The data above, represent bi-temporal data. Here are some example queries, using the @> operator, described in the documentation as contains element. We will use it to limit queries that fall with in a certain range.

-- What is the committee membership as of 2020-04-25?
SELECT
    employee_id,
    committee_id
FROM
    committee_membership
WHERE
    valid @> '2020-04-25'::date
    AND applicable @> NOW()::date
--  employee_id | committee_id
-- -------------+--------------
--            1 |          500
--            2 |          500
--            1 |          600
-- (3 rows)
--
-- Time: 0.996 ms

-- What is the committee membership now?
SELECT
    employee_id,
    committee_id
FROM
    committee_membership
WHERE
    valid @> NOW()::date
    AND applicable @> NOW()::date
--  employee_id | committee_id
-- -------------+--------------
--            2 |          500
--            1 |          600
-- (2 rows)
--
-- Time: 0.946 ms

-- What was the committee membership on 2018-01-01?
SELECT
    employee_id,
    committee_id
FROM
    committee_membership
WHERE
    valid @> '2018-01-01'::date
    AND applicable @> '2018-01-01'::date
--  employee_id | committee_id
-- -------------+--------------
--            1 |          500
--            2 |          500
-- (2 rows)
--
-- Time: 0.857 ms

Indexing & Constraints

Postgres also supports GiST and SP-GiST indexes on range fields, which makes operations on them more efficient:

CREATE INDEX range_idx ON committee_membership USING GIST  (valid, applicable);

Indexing also allows the addition of constraints to the tables that would otherwise be hard to express.

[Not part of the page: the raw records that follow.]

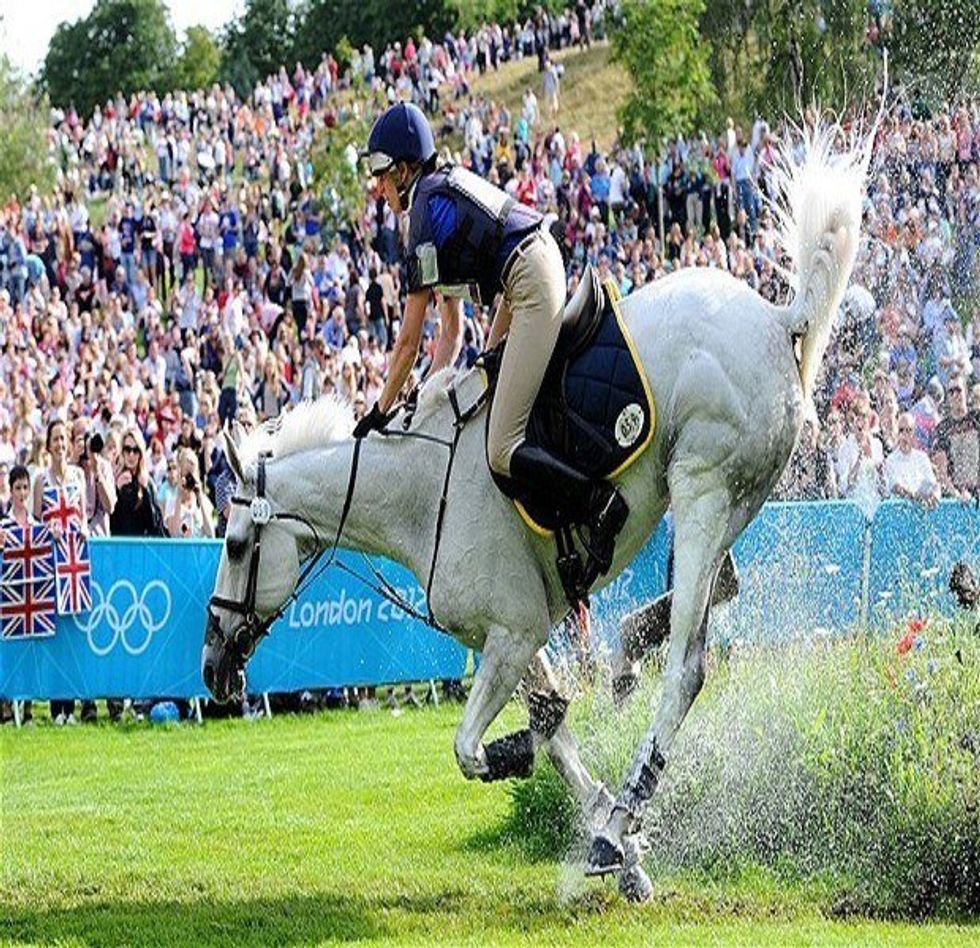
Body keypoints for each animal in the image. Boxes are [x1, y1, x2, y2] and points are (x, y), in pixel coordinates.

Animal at [203, 122, 868, 900]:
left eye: (238, 546)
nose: (213, 669)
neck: (421, 494)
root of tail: (775, 315)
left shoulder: (514, 633)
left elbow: (477, 747)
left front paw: (584, 808)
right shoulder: (514, 635)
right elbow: (555, 730)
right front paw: (627, 850)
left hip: (702, 488)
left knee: (687, 668)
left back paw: (621, 807)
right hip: (722, 497)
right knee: (719, 589)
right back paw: (624, 666)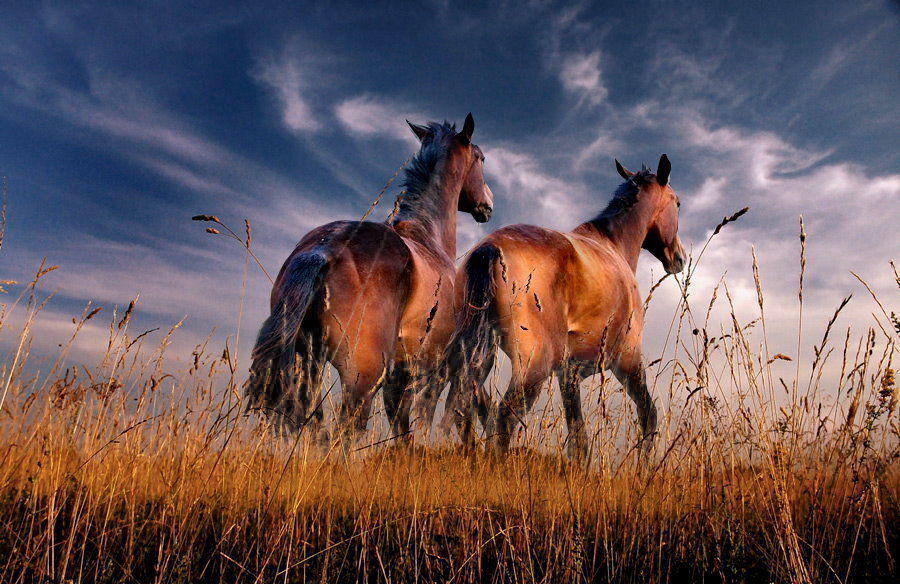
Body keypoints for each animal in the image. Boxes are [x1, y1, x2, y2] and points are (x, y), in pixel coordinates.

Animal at [246, 113, 492, 442]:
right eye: (481, 158)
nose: (488, 204)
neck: (428, 237)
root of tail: (324, 249)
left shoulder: (401, 373)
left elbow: (403, 430)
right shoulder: (432, 366)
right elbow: (422, 423)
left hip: (307, 366)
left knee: (316, 427)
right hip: (362, 376)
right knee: (343, 433)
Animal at [436, 154, 684, 456]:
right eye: (677, 203)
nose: (679, 258)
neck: (613, 247)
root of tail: (489, 248)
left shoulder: (569, 375)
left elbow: (579, 440)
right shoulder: (628, 360)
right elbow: (648, 415)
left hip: (472, 356)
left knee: (472, 411)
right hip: (534, 367)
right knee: (504, 418)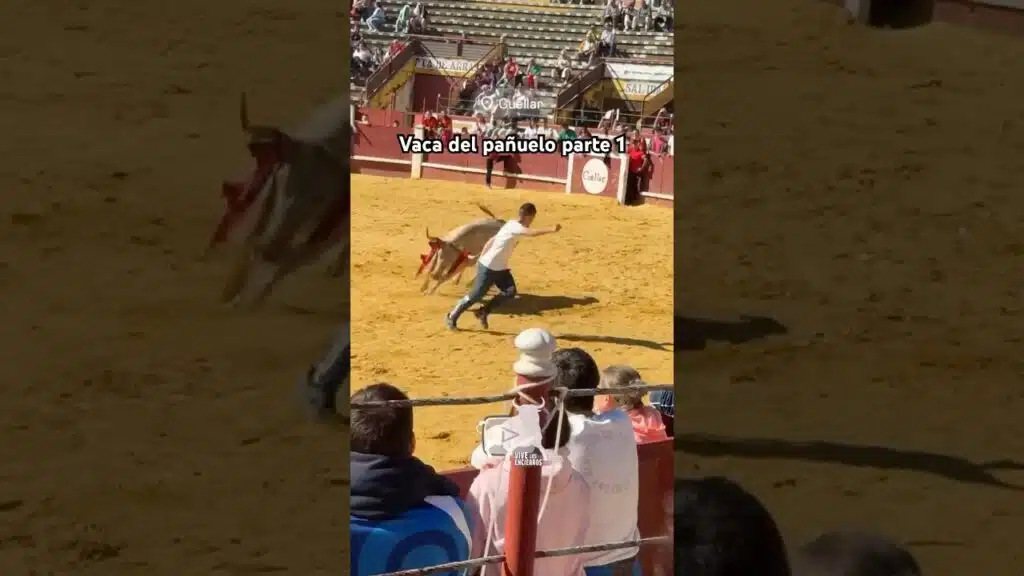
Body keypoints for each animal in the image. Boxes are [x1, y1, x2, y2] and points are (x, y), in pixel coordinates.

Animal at [214, 92, 349, 306]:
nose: (270, 250)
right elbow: (253, 245)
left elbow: (287, 264)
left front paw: (248, 303)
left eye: (320, 198)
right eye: (283, 180)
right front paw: (229, 296)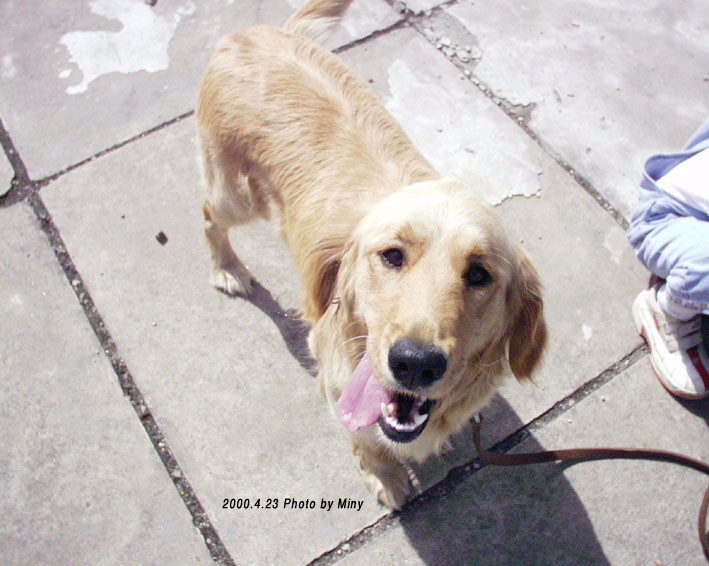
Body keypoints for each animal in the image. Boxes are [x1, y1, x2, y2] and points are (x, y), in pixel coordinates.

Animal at [197, 0, 547, 509]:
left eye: (480, 274)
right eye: (392, 256)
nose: (415, 363)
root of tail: (253, 34)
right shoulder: (335, 378)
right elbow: (364, 437)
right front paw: (383, 473)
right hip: (235, 196)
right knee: (208, 215)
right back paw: (227, 268)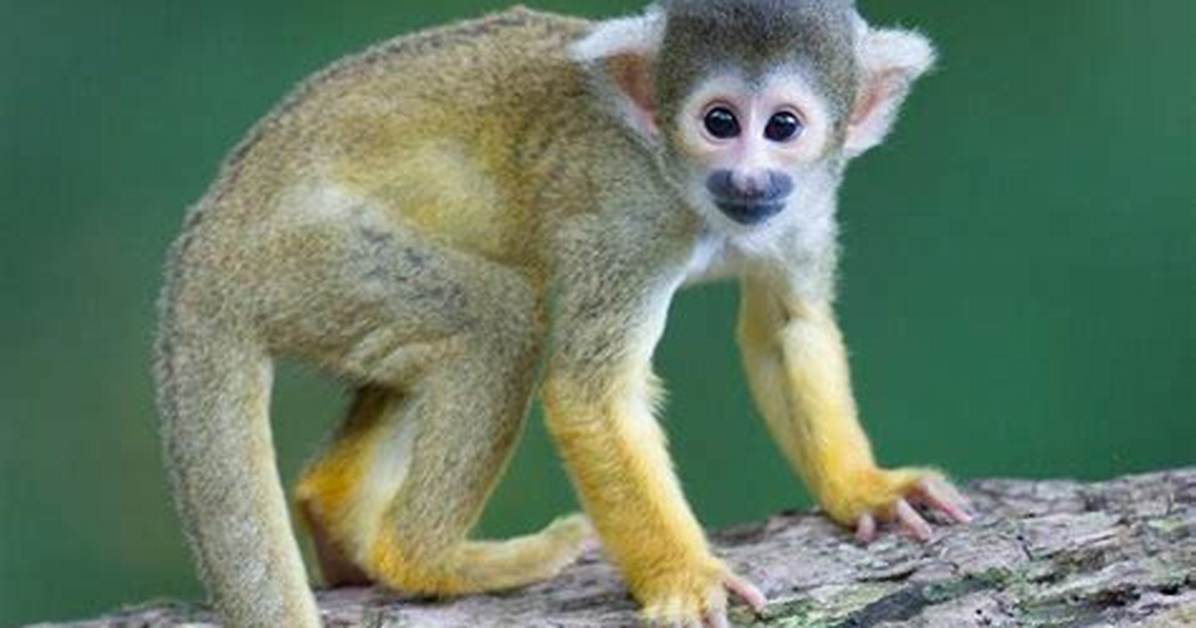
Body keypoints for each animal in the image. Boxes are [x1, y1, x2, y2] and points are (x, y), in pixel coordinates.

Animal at [154, 1, 972, 626]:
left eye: (782, 128)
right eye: (718, 121)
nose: (747, 178)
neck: (687, 189)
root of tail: (206, 236)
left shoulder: (805, 201)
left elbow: (786, 328)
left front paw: (864, 488)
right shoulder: (629, 219)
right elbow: (590, 395)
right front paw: (684, 579)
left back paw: (337, 520)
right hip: (307, 262)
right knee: (500, 320)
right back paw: (427, 558)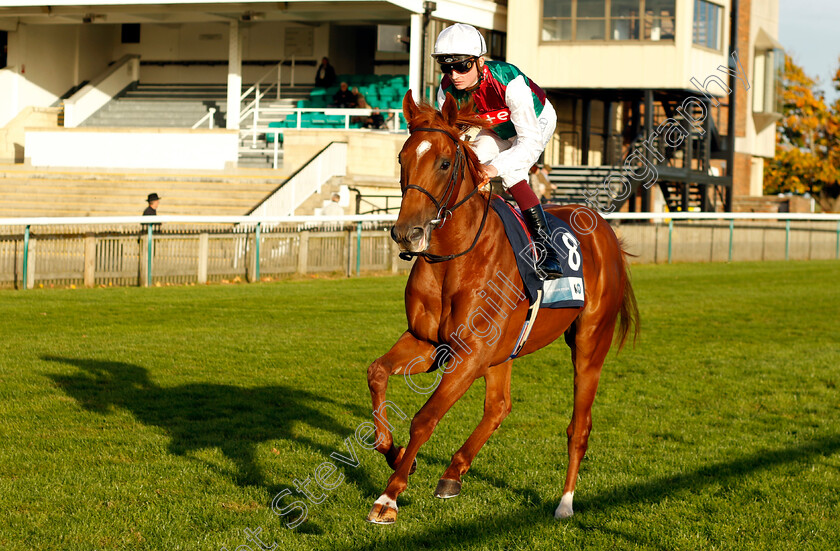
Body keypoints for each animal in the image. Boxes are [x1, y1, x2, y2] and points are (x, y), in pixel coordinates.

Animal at [364, 91, 640, 528]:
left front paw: (389, 496)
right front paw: (393, 453)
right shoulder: (429, 342)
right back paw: (453, 473)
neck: (454, 259)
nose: (407, 232)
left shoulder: (469, 355)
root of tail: (606, 232)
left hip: (589, 345)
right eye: (402, 158)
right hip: (504, 350)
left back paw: (565, 503)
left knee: (579, 427)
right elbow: (376, 373)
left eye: (444, 162)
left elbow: (425, 417)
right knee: (498, 407)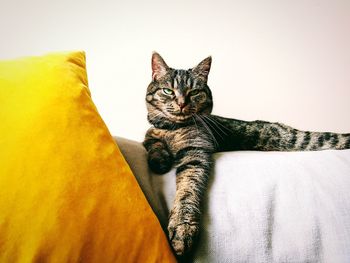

For example, we can add a constraint that excludes the same employee belonging to the same committee on overlapping ranges.


CREATE EXTENSION IF NOT EXISTS btree_gist;

ALTER TABLE committee_membership
    ADD EXCLUDE USING GIST (employee_id WITH =, committee_id WITH =, valid WITH &&);

-- The constraint prevents the following record from being inserted
INSERT INTO committee_membership
VALUES
  (1, 500, daterange('2019-01-01', '2022-08-26', '[)'), daterange('2019-01-01', null, '[)'));
-- ERROR:  conflicting key value violates exclusion constraint "committee_membership_employee_id_committee_id_valid_excl"
-- DETAIL:  Key (employee_id, committee_id, valid)=(1, 500, [2019-01-01,2022-08-26)) conflicts with existing key (employee_id, committee_id, valid)=(1, 500, [2018-01-01,2020-05-01)).

Takeaway

Postgres ranges can simplify certain domain modeling. They support common data subtypes, and can be extended if needed. Range types can be indexed, which allows for performance tuning, and use in constraints.

  1. Had it been inclusive, I would have used _thru for the upper bound.